If Assad’s loses were small enough, he may simply do it again. After all, tossing a few missiles at a military target is the easiest step imaginable. Trump risked nothing on the U.S. side, and hit a target on the Syrian side that might as well have been painted with a flashing target. It doesn’t get any simpler. It’s not a test, it’s just the first question.
However, it’s quite likely that those missiles represent not just the beginning of Trump’s “strategy,” but the end as well. It would be squarely in line with actions going back to Ronald Reagan bombing of Muammar Gaddafi in 1986, a military action that also began and ended on a single day in April.
Unless Trump does more than this single attack, the course of the war in Syria is unlikely to be affected. That course currently sees Damascus steadily scoring victories against the rebels, capturing the Idlib area, and Assad securing his control of the nation while Russia holds his right flank. The U.S. actions would barely be a footnote for a long, bloody, horrible war that has seen Assad take brutal action of every sort.
However, in the last day, both Trump and Rex Tillerson have reversed their previous statements and made several comments indicating that they intend to oust Assad. If that’s seriously Trump’s intention, then the rest of the strategy must be truly incredible. Because the rebel forces that might have replaced Assad as a central Syrian government in 2013 are a shadow of what they were. There no longer appears to be any effective means of partitioning the nation or supporting anti-Assad forces.
An invasion of Syria at this point would present all the problems of the invasion of Iraq—the direct removal of a government and creating an alternative. Except that in the case of Syria, there is a huge additional complexity.
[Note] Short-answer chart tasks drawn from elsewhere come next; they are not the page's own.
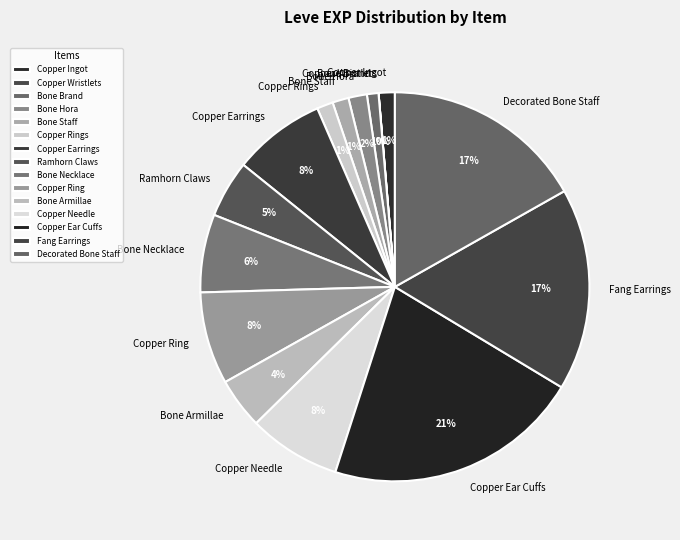

What percentage is the Decorated Bone Staff slice, to the nearest percent?

17%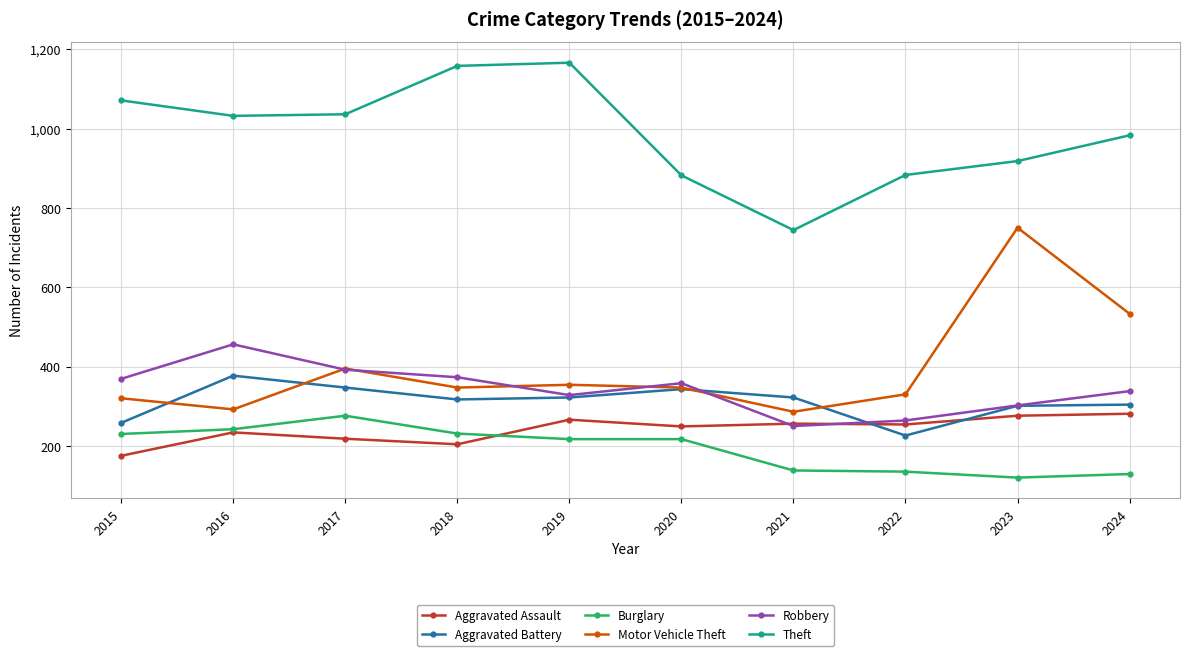

What is the value of the Burglary point at the 7th from the left?

138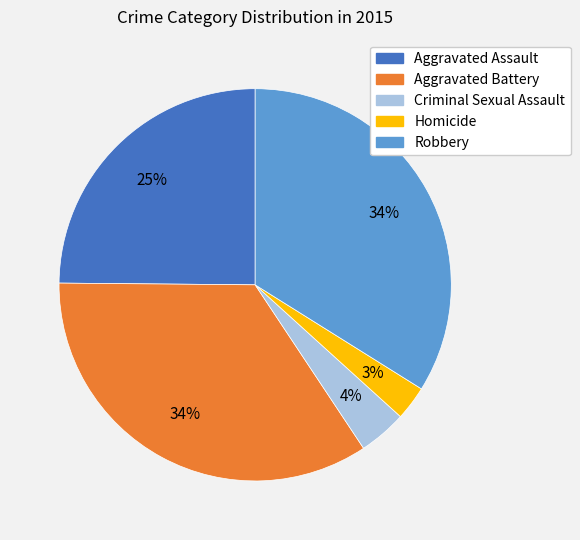

Between Criminal Sexual Assault and Aggravated Assault, which is larger?

Aggravated Assault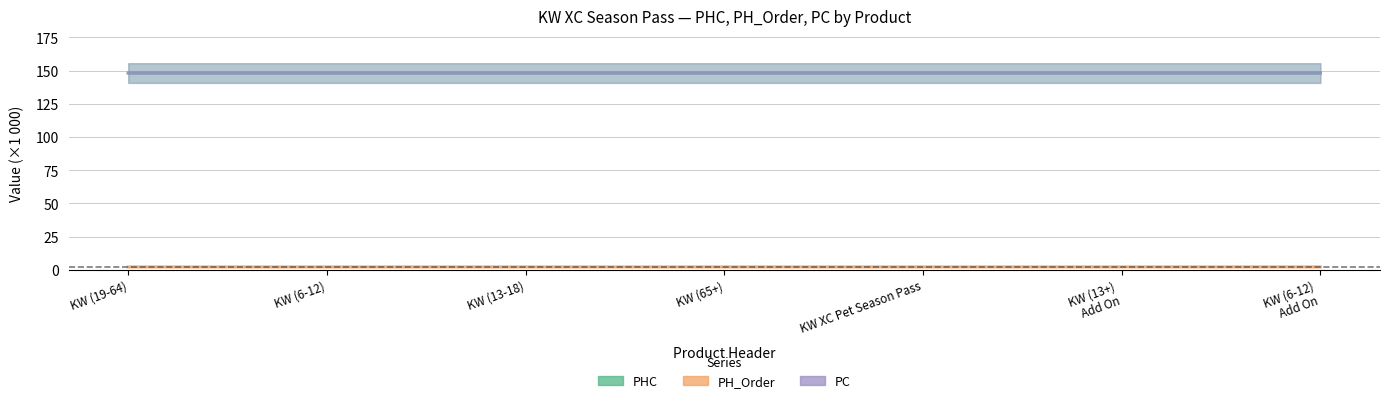

List the labels in order of PH_Order value, smallest first.

KW (19-64), KW (6-12), KW (13-18), KW (65+), KW XC Pet Season Pass, KW (13+)
Add On, KW (6-12)
Add On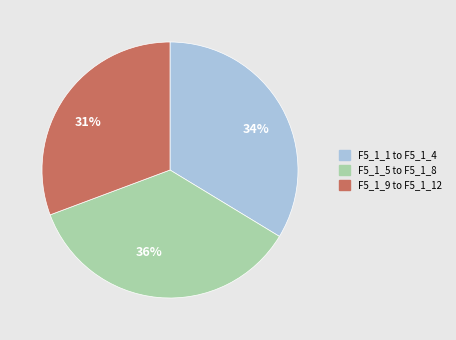

Rank the categories by value from lowest to highest.

31%, 34%, 36%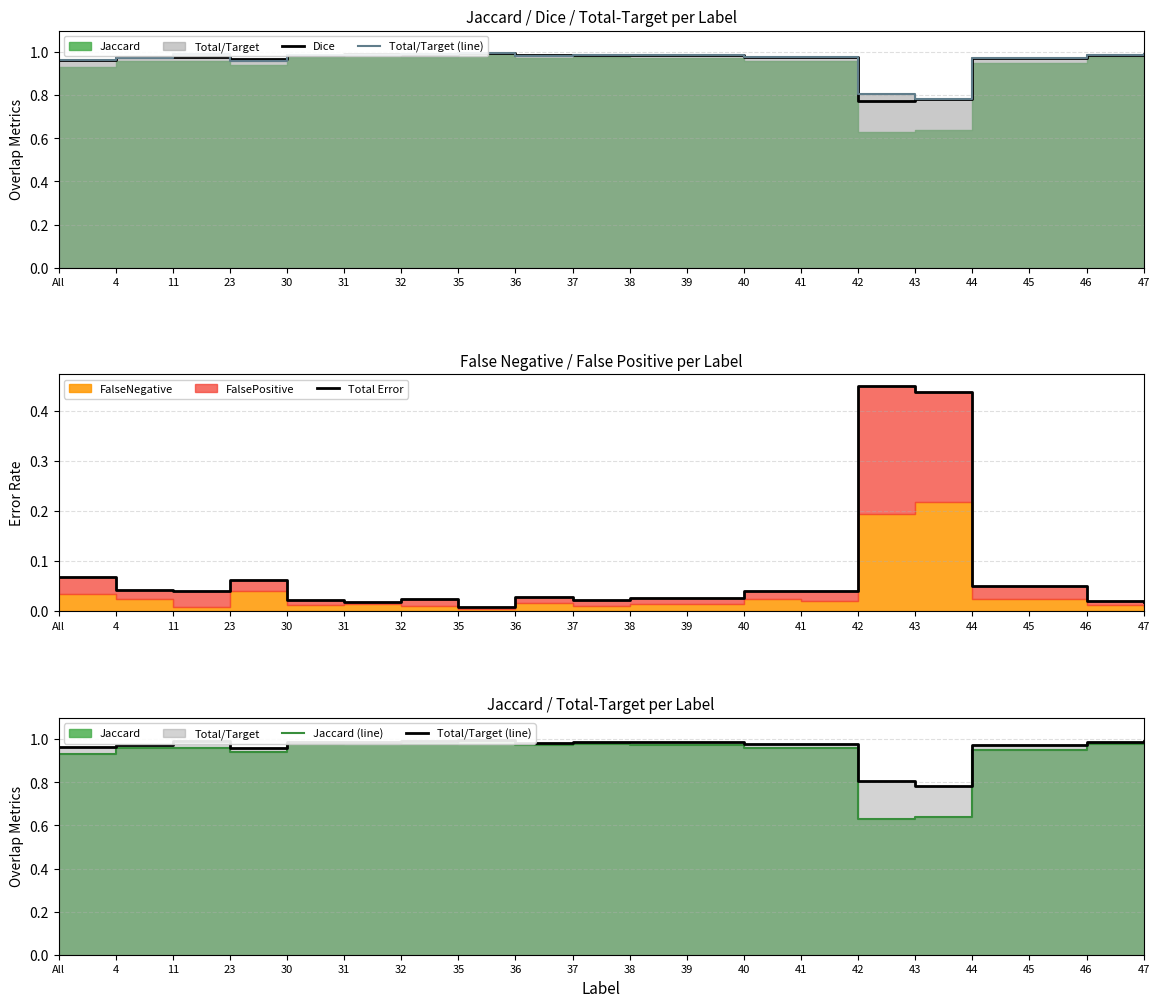

What is the label of the 14th point from the right?

32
Arguably the main point of Russia's intervention in Syria was to embolden Moscow on the world stage after the crippling effects of sanctions on their economy.
Now they must find an appropriate response to having an airbase -- where they have stationed assets -- flattened in a US strike.
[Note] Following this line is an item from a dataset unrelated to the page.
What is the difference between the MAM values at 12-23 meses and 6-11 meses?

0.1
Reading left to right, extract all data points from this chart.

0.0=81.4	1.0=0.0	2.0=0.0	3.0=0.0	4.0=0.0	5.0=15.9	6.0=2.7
And this is the reason that President Obama was willing to settle for an agreement that Assad pack away his chemical weapons and did not force the issue of military action. Is the United States really willing to wage an assault on Russia’s only Middle East ally? A place where they not only have thousands of active troops and squadrons of planes, but a country that is as vital to them as Israel is to the United States. Worse, Russian interests in the region are tied not to Syria the place, but directly to the Assad regime. They will not stand aside.
But … that’s all likely beside the point. It’s quite probable that Donald Trump’s intentions in Syria were expended along with that flight of tomahawks. It was an action taken specifically to not risk any Russian assets and not to destabilize Assad’s government.
Most of all, it’s an action that visually good for Trump. It’s an attack that had far more to do with pushing Devin Nunes and the Gallup Poll out of the news than it does with chemical attacks in Idlib.
After all, Donald Trump talking about “beautiful babies” in Syria is so sickeningly hypocritical that it demands a new word. These are the same people that Trump condemned over, and over, and over. Some of those children who died in the Idlib attack might have been sitting in kindergartens in Ohio, or pre-schools in Minnesota or at new homes in Pennsylvania, except that Donald Trump sold his voters on the idea that these beautiful babies deserved to be trapped in a war zone.
Their blood is on more hands than just Bashar Assad.